# SELECTED EXTRACT
---
Clearly, their urge to leave was greater than the sense to stay.

Historically, at least in Kenya, people have always seemed predisposed to follow what their tribal leaders (politicians) claim to be true. Kalenjins followed Moi, Kikuyus followed Kenyatta, Luos followed Oginga et cetera and all these tribes are now more or less following these men’s sons. I am not a follower, and extremely rarely do I declare to be a fan of anybody or anything, let alone being a fanatic. Being a skeptic by nature, you must therefore understand how baffled I get when suddenly, every tribe has one mind, that of their lead politician; when each tribe has one line of thought, that peddled by their lead politician; and when in an discussion, each tribesman has one retort; that old one liner perfected by their lead politician. Very few people have extended their eyes beyond this tribal horizon, and even fewer have dared stretch their minds beyond tribal stereotypes.
---
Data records
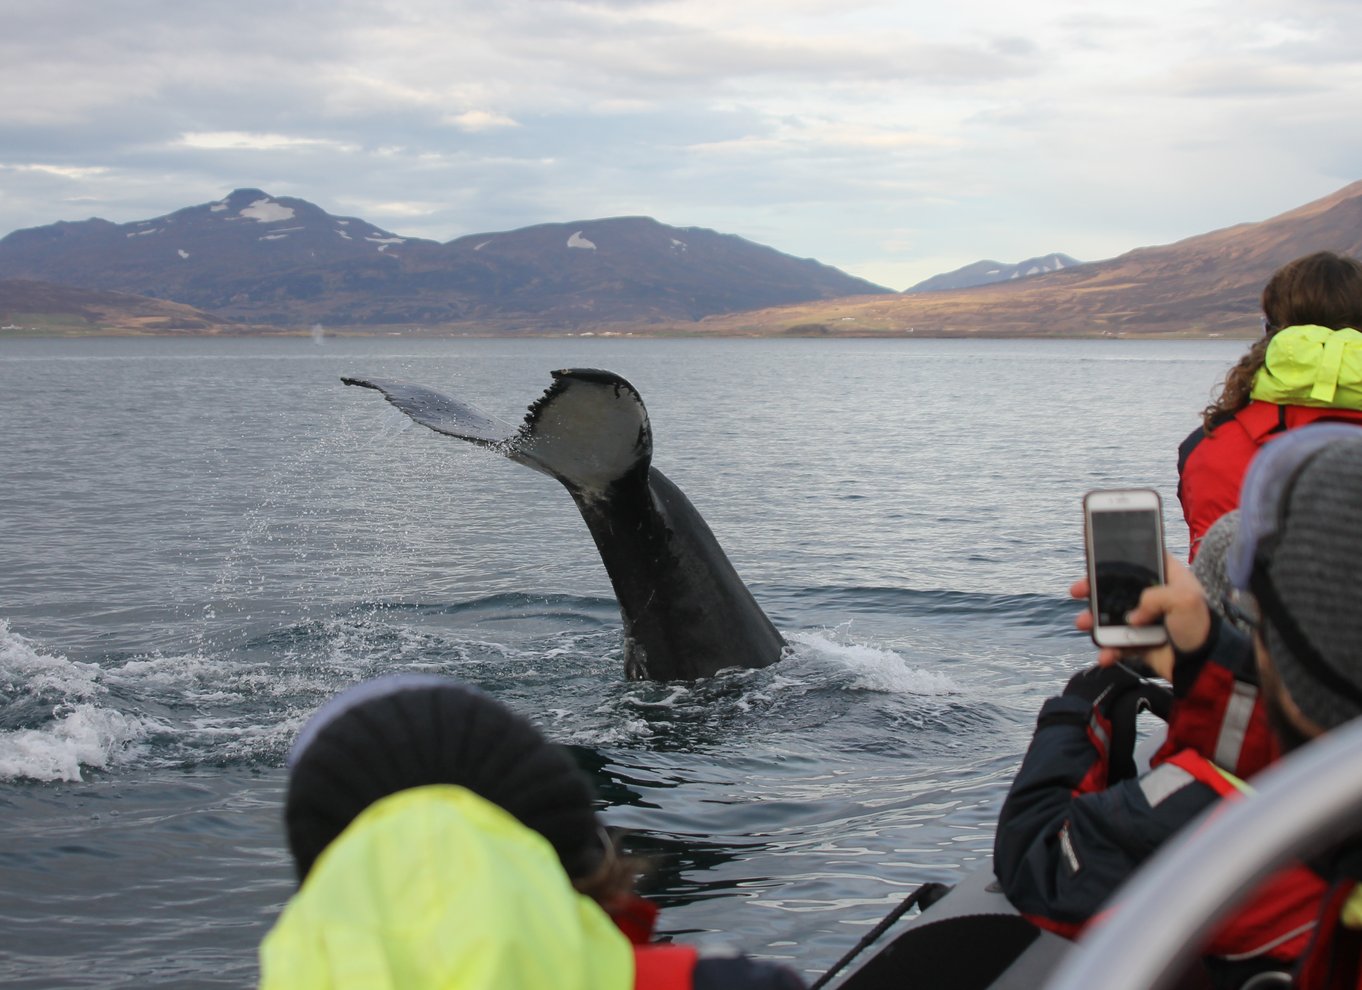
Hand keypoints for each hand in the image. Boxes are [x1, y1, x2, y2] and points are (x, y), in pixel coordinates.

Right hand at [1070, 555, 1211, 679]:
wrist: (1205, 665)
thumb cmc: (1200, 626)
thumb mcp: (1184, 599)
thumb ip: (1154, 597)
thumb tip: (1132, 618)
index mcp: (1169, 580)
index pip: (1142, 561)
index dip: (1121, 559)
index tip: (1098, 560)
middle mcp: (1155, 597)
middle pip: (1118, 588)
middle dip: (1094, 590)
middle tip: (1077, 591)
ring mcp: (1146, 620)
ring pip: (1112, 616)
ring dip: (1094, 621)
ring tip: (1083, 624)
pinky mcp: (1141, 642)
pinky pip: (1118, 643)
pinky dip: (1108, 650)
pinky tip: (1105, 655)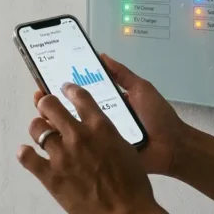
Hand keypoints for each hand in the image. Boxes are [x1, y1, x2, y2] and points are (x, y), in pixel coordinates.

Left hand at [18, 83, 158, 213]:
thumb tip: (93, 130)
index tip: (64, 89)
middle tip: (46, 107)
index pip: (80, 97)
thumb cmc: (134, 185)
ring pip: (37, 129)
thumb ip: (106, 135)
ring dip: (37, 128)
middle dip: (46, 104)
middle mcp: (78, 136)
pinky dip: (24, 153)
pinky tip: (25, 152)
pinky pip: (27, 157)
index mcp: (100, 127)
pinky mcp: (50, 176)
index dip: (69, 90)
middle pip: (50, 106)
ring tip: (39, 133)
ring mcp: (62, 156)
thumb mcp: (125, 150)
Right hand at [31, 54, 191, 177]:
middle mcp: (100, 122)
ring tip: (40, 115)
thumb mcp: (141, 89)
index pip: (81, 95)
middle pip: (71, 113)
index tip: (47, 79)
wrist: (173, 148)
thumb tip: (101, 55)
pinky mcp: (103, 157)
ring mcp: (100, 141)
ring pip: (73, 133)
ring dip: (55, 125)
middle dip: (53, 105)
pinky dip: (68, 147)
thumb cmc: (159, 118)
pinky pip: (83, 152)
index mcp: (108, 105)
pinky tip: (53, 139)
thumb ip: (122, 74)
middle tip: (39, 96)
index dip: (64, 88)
---
# WORK REQUIRED
Summarize the passage on tribal loyalty in Kenya in two sentences. Nothing asked here depends on the records.

# SOLUTION FOR THIS TASK
In Kenya, people have historically followed their tribal leaders: Kalenjins followed Moi, Kikuyus followed Kenyatta and Luos followed Oginga, and these tribes now largely follow those men's sons. The writer, a skeptic who rarely claims to be a fan of anyone, is baffled that each tribe adopts its lead politician's mind, line of thought and one-liners, and observes that very few people have looked beyond this tribal horizon or its stereotypes.